Cette dernière phrase fit disparaître une partie de son enthousiasme du visage de Trembley. Il se tut. Quelques secondes plus tard, ils s’arrêtèrent au fond du faux quartier, à côté d’une énorme salle de tournage avec « 32 » peint dessus.

– On y est, dit Paul comme si ce n’avait pas été évident, vu la foule qui s’affairait derrière le ruban jaune que la police avait installé près du studio.

– Paul, puis-je vous demander quelque chose ? essaya Jessie.

– Vous pouvez me demander ce que vous voulez, mais je ne vous promets pas d’avoir les réponses.

– J’en doute un peu, répliqua-t-elle. Vous semblez être la sorte de personne qui sait ce qui se passe par ici. Depuis combien de temps travaillez-vous dans ces studios ?

– Huit ans, dit-il. Avant, j’ai travaillé sept ans chez Sony. Je crois que je vais rester ici.

– Donc, vous savez comment ces endroits fonctionnent, dit-elle. À quoi ressemble le gardiennage de nuit, ici ? Est-il strict ou plus détendu ?

– Ça dépend. Il y a toujours du personnel. En général, nous fermons les portes latérales autour de minuit, mais il y a toujours quelqu’un à la porte principale. De plus, il y a des vigiles qui surveillent le parking toute la nuit. Cependant, s’il y a des tournages en cours la nuit, il nous faut bien évidemment plus de personnel.

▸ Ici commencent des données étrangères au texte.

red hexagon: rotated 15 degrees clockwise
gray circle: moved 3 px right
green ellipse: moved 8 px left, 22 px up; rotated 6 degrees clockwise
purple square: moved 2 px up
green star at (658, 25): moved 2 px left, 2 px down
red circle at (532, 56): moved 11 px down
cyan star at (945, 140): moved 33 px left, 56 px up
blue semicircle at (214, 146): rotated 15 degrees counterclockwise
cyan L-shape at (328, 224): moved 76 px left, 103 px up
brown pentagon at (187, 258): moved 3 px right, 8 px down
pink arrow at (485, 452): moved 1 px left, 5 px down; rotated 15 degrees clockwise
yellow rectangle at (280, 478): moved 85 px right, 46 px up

– Y avait-il des tournages la nuit dernière ? demanda-t-elle.

– Tout devait se terminer à vingt-trois heures mis à part la production qui avait lieu juste ici, le film Maraudeur. Cependant, ils ont quand même fini tôt eux aussi, donc, nous en sommes restés à l’équipe de base.

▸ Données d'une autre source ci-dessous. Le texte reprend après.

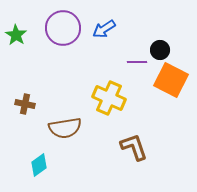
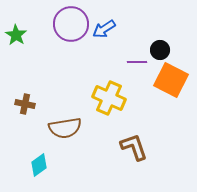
purple circle: moved 8 px right, 4 px up
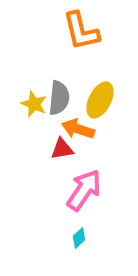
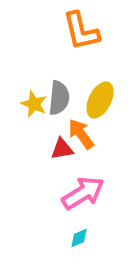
orange arrow: moved 3 px right, 5 px down; rotated 36 degrees clockwise
pink arrow: moved 1 px left, 3 px down; rotated 24 degrees clockwise
cyan diamond: rotated 20 degrees clockwise
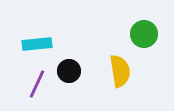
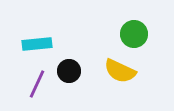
green circle: moved 10 px left
yellow semicircle: rotated 124 degrees clockwise
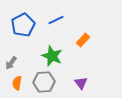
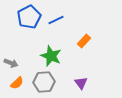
blue pentagon: moved 6 px right, 8 px up
orange rectangle: moved 1 px right, 1 px down
green star: moved 1 px left
gray arrow: rotated 104 degrees counterclockwise
orange semicircle: rotated 144 degrees counterclockwise
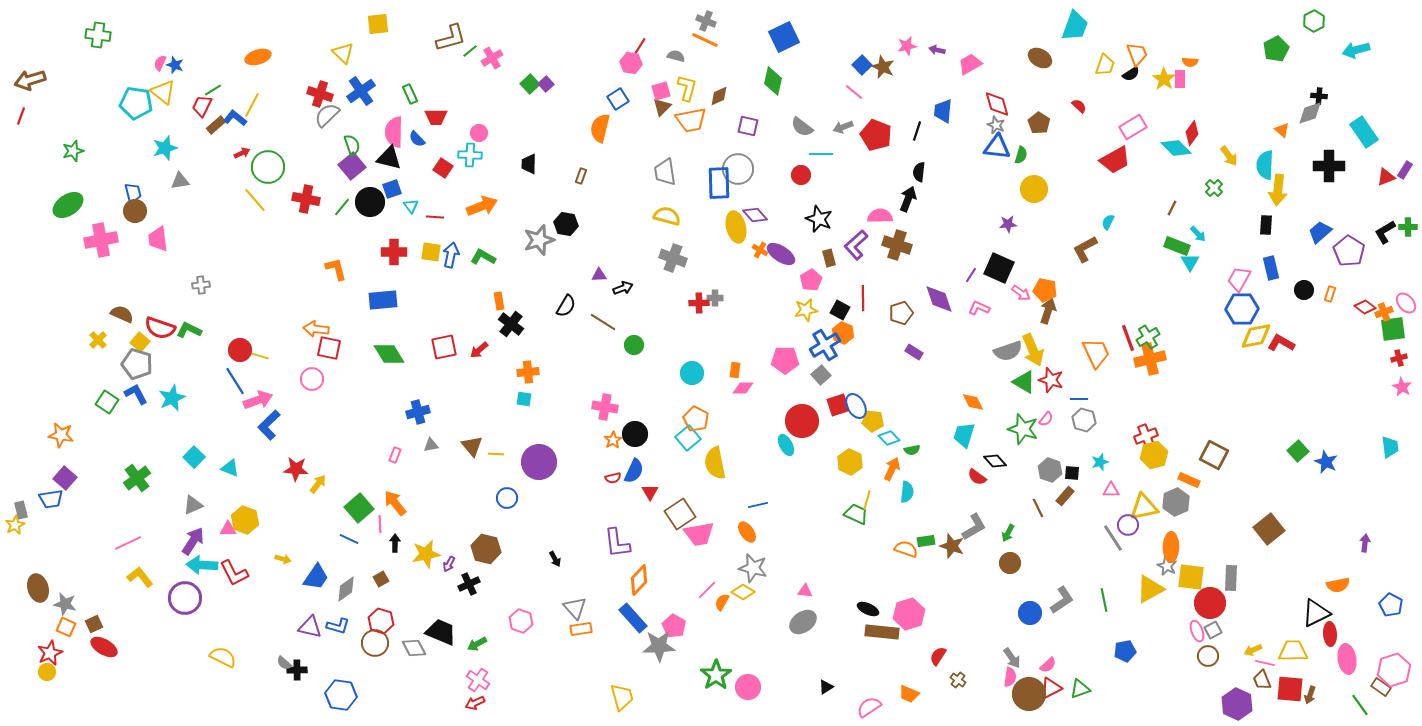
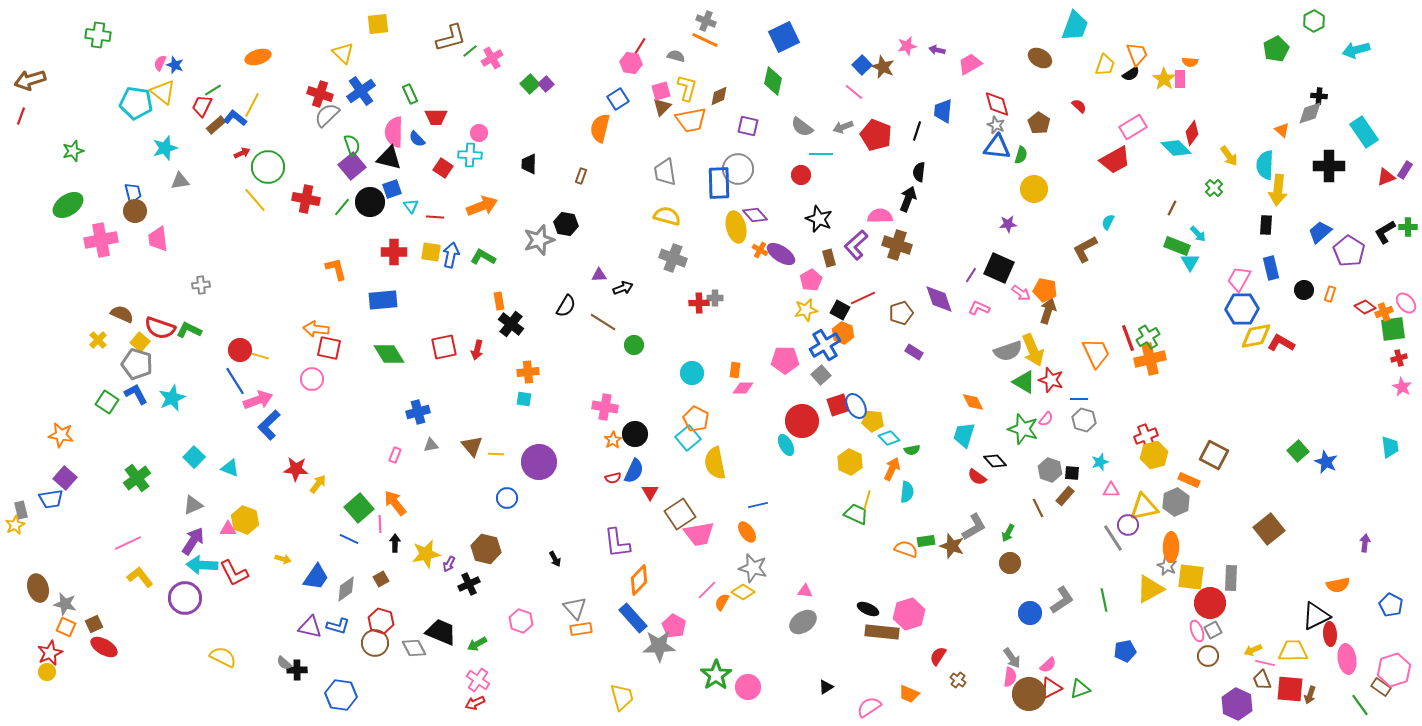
red line at (863, 298): rotated 65 degrees clockwise
red arrow at (479, 350): moved 2 px left; rotated 36 degrees counterclockwise
black triangle at (1316, 613): moved 3 px down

– Savez-vous pourquoi ils ont fini tôt ? demanda Trembley.

Paul remua sur un pied puis sur l’autre, mal à l’aise.

– Allez, Paul, dit Jessie pour le réconforter. Vous savez pourquoi nous sommes ici. De plus, vous savez que ces cadres du studio vont nous donner la version édulcorée. Un homme comme vous, qui entend tout, connaît forcément la vérité.

Paul céda parce qu’il aimait qu’on le flatte ou parce qu’il n’arrivait plus à se taire.